According to Naomi Rea of artnet News, the installation, which consists of 24 icebergs laid out in a clock-like formation in front of Tate Modern and six placed outside of Bloomberg’s London headquarters, is timed to coincide with the COP24 climate change conference currently being held in Poland. “Ice Watch” also echoes the Intergovernmental Panel on Climate Change’s recent warning that humans only have 12 years left to combat the most dire effects of climate change.

Writing for the Art Newspaper, Ben Luke explains that Eliasson and Rosing harvested the blocks from the waters of the Nuup Kangerlua fjord, where they’d landed after breaking off from the Greenland ice sheet. The pair shipped the hefty icebergs—Jonze notes the blocks weighed between 1.5 and 6 tons each—to Immingham, England, in nine refrigerated containers, then transported them to London via truck. Once the blocks were lowered into place via crane, the installation was officially ready for its debut on Monday, December 11.

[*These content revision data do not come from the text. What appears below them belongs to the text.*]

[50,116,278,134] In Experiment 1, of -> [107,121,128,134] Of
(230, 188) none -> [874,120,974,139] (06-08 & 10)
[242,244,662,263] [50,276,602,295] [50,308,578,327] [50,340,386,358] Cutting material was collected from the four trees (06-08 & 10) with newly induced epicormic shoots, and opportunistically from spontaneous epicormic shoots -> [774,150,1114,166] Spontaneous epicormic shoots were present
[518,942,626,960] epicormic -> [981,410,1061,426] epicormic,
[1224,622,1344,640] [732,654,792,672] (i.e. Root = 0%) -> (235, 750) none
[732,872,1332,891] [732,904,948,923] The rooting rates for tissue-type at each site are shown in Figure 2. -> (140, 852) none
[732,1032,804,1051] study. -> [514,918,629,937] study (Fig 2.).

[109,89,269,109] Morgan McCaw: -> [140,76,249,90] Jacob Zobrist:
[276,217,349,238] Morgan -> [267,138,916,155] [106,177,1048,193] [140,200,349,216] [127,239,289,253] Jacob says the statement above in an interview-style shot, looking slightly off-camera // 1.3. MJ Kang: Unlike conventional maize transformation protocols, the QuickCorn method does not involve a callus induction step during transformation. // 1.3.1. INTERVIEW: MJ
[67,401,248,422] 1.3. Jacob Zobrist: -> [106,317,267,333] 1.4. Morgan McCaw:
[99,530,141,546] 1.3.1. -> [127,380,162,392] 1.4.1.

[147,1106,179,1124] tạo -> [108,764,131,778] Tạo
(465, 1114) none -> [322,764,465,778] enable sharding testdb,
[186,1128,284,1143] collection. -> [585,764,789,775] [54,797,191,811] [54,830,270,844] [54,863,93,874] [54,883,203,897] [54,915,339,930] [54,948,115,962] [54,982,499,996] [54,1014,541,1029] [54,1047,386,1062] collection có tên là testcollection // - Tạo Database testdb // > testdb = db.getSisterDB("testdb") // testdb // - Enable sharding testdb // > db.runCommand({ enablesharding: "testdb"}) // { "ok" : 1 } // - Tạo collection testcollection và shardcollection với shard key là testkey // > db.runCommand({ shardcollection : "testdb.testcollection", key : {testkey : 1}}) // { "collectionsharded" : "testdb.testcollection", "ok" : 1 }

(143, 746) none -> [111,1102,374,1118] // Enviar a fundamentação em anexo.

Each slab can be seen as embodying its own distinct personality. “Some are near translucent, others densely opaque; some have lightly cratered surfaces, others are ice-rink slick,” Elly Parsons observes for Wallpaper*. Speaking with the Guardian’s Jonze, Eliasson adds that the compressed snow blocks (as opposed to chunks of frozen water) produce popping and fizzing sounds as they melt into the London sidewalk. Since the trapped air responsible for this phenomenon likely originated tens of thousands of years ago, it contains almost half the carbon dioxide content as the air outside of the iceberg.

Visitors are free to touch, climb on, and even lick the blocks (Justin Sutcliffe © 2018 Olafur Eliasson)

Greenland’s ice sheet loses 10,000 blocks comparable to the sizes of the 30 currently on view in London every second, Rosing tells the Art Newspaper’s Luke. Meanwhile, global sea levels rise by approximately 0.3 millimeters per year, and temperatures topping the highest ever recorded are measured on a regular basis. But the goal of “Ice Watch” isn’t fear mongering. Instead, the installation simply aims to bring the realities of climate change closer to home.

“I think everybody at this point thinks about climate change but it remains relatively abstract,” Eliasson tells the Telegraph’s Anita Singh. “Here the ice is actually real, it’s not something far away in Greenland.

It’s worth noting that the act of transporting 30 icebergs from Greenland to England engenders a significant carbon footprint in and of itself. As a spokesperson for the artist’s studio tells artnet News’ Rea, the average amount of energy expended bringing each block to London is roughly equivalent to one individual flying from London to the Arctic. To offset this carbon cost, Eliasson and his collaborators plan on donating three times the amount of money it would take to cover 30 such flights to the United Kingdom’s Woodland Trust charity.

The London installation is the third iteration of “Ice Watch,” according to the Art Newspaper. Eliasson first staged the work in Copenhagen in 2014, then in Paris in 2015. Each installation has been timed to coincide with a significant development in the fight against climate change: In Copenhagen, “Ice Watch” marked the publication of the United Nation’s Fifth Assessment Report on Climate Change, and in 2015, the installation accompanied the COP21 talks that resulted in the Paris Agreement.

But the latest version of “Ice Watch” is by far the most ambitious, encompassing more than double the number of icebergs included in the Copenhagen and Paris installations. The scale of the project doesn’t make it any less ephemeral. As a real-time ice tracker published on the Ice Watch London website shows, just one day into their display, the blocks have already shrunk in size.

Eliasson estimates they could completely disappear as soon as the weekend, melting into the River Thames just as the vanishing ice sheets of Greenland promise to one day flood bodies of water across the globe.